The research, published in the Christmas issue of The BMJ, compared the intelligence of 329 aerospace engineers and 72 neurosurgeons with 18,257 members of the general population in the UK, US and Canada, who were all recruited through the internet.

The participants completed an online test to measure six distinct domains of cognition, spanning planning and reasoning, working memory, attention, and emotion processing abilities.

After taking into account potentially influential factors, such as gender, handedness, and experience in respective fields, researchers found that aerospace engineers and neurosurgeons were equally matched across most domains.

However, the study noted that they differed in two respects.

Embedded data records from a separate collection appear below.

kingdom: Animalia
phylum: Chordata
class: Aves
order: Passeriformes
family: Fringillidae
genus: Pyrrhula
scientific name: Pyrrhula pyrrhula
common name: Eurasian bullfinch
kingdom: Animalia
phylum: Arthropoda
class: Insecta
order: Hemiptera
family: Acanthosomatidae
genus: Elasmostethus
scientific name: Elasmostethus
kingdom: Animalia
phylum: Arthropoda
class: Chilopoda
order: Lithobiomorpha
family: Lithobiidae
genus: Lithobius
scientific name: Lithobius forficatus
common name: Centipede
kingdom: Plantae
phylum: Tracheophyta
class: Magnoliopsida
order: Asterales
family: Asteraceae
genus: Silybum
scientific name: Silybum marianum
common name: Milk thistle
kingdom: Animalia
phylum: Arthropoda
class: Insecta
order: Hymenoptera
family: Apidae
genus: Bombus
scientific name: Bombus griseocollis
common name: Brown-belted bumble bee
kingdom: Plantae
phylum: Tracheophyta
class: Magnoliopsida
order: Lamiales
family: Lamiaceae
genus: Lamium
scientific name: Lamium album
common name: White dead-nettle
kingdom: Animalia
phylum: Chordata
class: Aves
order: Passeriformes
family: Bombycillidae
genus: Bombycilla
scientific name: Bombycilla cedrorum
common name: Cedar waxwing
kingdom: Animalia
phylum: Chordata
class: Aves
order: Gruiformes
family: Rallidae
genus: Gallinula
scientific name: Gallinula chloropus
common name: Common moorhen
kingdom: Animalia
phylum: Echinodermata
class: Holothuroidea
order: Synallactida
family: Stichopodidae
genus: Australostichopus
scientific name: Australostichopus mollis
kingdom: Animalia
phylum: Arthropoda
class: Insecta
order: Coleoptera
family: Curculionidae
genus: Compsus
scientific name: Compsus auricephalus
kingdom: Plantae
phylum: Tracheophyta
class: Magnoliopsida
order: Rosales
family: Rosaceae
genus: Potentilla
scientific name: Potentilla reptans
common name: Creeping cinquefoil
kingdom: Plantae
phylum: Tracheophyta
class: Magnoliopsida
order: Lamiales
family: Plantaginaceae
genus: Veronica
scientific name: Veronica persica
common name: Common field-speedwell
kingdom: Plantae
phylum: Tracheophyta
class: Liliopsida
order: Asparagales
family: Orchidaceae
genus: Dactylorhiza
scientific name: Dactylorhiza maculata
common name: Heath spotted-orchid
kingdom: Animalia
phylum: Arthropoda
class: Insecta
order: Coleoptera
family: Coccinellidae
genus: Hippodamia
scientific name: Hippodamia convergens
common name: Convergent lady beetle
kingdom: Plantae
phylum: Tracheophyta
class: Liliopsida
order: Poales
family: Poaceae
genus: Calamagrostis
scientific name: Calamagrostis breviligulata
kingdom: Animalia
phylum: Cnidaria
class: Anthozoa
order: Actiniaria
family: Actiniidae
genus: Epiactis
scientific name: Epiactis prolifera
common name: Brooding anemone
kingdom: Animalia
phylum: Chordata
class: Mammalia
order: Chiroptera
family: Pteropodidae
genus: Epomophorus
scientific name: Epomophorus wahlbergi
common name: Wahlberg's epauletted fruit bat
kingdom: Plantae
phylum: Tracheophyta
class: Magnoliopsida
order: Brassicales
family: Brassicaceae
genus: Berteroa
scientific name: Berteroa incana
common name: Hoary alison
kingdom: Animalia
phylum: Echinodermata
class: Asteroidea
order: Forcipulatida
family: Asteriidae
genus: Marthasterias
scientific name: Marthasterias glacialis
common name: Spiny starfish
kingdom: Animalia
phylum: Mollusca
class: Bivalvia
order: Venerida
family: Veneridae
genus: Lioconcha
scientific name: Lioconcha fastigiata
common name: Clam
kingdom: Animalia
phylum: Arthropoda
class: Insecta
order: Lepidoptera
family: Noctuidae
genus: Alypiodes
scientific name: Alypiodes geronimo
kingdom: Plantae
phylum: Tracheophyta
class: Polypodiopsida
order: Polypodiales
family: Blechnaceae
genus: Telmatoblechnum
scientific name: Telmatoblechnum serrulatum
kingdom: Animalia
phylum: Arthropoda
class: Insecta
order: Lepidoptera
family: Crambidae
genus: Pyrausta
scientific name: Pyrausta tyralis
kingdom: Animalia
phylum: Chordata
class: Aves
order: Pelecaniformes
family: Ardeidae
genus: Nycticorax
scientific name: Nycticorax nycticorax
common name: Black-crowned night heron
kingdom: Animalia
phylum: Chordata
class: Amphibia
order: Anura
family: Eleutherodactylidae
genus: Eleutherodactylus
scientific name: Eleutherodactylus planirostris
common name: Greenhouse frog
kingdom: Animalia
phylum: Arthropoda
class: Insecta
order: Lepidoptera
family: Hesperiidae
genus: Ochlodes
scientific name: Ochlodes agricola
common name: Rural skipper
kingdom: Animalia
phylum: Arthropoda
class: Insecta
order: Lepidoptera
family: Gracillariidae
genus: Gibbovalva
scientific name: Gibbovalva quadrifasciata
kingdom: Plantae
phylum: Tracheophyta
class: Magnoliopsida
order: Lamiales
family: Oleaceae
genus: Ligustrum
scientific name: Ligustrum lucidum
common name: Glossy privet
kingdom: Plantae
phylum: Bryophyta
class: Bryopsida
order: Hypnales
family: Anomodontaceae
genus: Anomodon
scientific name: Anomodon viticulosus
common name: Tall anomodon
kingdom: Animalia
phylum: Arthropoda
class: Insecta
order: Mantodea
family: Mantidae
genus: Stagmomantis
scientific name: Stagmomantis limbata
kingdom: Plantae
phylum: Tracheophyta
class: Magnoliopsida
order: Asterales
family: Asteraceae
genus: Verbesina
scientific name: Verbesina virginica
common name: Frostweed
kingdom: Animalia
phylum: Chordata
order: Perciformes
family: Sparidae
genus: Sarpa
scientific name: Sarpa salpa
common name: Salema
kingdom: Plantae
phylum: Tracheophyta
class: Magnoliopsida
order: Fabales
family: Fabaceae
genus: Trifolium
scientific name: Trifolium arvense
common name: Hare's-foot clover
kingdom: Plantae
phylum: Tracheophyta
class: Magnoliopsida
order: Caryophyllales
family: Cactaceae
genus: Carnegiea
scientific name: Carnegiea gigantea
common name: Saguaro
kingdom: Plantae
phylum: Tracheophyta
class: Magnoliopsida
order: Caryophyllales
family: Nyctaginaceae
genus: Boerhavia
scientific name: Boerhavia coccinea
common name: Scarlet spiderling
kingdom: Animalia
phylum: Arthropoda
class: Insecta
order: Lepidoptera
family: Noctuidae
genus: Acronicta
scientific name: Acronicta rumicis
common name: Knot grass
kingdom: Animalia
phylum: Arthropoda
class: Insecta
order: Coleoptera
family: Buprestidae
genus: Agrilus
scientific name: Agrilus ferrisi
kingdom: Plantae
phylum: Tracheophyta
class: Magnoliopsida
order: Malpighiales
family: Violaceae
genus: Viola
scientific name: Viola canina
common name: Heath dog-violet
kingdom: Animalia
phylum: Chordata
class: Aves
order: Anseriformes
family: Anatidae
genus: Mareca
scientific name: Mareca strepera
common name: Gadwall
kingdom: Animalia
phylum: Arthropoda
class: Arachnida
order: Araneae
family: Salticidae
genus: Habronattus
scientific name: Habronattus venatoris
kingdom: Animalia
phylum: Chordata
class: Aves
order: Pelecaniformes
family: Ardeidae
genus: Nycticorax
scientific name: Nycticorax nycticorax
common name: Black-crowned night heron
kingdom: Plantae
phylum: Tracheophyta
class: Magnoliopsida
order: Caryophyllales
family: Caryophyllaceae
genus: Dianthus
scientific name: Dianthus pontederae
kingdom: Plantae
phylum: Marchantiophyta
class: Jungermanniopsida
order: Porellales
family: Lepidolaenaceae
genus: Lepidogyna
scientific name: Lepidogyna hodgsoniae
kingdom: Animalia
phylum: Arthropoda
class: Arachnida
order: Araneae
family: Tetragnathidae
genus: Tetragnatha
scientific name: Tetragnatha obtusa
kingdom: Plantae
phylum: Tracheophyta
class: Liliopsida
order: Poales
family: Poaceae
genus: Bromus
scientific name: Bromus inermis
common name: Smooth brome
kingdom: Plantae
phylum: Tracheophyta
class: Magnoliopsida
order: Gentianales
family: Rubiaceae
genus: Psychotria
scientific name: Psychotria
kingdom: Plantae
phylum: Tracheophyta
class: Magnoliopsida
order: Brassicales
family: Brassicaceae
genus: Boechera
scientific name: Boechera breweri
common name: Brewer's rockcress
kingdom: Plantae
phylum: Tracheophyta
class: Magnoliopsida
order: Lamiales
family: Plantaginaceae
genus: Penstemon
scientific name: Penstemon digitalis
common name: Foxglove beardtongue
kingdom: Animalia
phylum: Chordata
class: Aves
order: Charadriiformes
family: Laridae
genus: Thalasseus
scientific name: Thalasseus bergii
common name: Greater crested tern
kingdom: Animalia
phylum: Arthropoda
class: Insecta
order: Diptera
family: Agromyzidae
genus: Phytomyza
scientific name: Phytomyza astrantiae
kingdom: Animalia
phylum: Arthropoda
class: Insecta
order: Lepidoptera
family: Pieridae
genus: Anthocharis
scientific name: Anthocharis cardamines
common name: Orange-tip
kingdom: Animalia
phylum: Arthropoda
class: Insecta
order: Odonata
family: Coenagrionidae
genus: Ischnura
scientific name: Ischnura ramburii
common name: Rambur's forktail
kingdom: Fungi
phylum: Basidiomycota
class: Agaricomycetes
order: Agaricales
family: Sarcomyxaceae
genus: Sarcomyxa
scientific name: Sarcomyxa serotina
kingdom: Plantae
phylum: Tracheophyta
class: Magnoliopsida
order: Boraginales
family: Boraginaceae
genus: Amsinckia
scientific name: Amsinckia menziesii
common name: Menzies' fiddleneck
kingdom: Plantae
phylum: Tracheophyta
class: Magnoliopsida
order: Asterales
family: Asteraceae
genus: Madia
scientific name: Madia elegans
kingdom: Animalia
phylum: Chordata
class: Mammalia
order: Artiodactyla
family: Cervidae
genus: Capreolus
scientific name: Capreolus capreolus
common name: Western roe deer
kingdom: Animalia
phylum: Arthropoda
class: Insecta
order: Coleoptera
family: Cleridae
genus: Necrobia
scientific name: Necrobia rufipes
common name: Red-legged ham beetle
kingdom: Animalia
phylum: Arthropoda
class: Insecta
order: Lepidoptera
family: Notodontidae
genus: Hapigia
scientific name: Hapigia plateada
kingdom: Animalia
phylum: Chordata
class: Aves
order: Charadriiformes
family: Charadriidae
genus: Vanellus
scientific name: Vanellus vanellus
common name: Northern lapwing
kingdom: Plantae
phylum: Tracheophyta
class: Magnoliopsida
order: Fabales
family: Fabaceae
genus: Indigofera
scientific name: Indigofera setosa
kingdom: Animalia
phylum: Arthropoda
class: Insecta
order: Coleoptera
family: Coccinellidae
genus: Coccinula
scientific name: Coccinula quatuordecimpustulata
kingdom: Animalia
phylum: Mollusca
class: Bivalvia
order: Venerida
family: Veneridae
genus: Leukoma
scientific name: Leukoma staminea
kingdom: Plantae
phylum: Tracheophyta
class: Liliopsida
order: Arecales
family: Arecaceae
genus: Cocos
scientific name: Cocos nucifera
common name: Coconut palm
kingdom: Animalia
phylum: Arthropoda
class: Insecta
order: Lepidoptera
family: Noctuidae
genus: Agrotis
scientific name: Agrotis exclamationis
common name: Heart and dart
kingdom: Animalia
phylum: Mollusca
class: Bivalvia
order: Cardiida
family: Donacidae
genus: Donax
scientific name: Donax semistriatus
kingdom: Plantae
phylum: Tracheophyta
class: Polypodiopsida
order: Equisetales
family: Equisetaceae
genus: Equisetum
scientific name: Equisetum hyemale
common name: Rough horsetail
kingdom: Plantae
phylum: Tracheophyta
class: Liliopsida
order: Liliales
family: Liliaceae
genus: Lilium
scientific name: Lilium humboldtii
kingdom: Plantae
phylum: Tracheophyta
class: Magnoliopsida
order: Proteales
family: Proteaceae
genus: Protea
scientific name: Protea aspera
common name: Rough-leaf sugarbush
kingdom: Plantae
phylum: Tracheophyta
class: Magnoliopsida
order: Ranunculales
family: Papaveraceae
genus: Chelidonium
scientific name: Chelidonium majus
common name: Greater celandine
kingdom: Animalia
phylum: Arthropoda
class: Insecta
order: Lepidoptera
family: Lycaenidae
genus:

Rocket scientists showed better mental manipulation abilities, such as in visualising and rotating objects in the mind, whereas neurosurgeons were better at semantic problem-solving tasks like rare word definition.

Compared to the general population, aerospace engineers did not show significant differences in any domains, and while brain surgeons were able to solve problems faster than the general population, they showed a slower memory recall speed.

Based on the results, the researchers said that despite the stereotypes prevalent, all three groups showed a wide range of cognitive abilities.

They added that aerospace engineering and neurosurgery might be unnecessarily put on a pedestal. Phrases unrelated to careers, such as “it’s a walk in the park”, might be more appropriate, they said.

However, the researchers also noted that the study is only observational and does not represent the global range of aerospace engineers and neurosurgeons.

Citing another limitation of the study, they said the participants were not balanced for geographical locations, adding that the data may not represent true cognitive abilities of the general population since the test was based on self-selection rather than random sampling of participants.

“The control group was mainly white, had completed secondary school, and had a university degree,” they added.

“It is also possible that other professions might deserve to be on that pedestal, and future work should aim to determine the most deserving group,” the researchers concluded.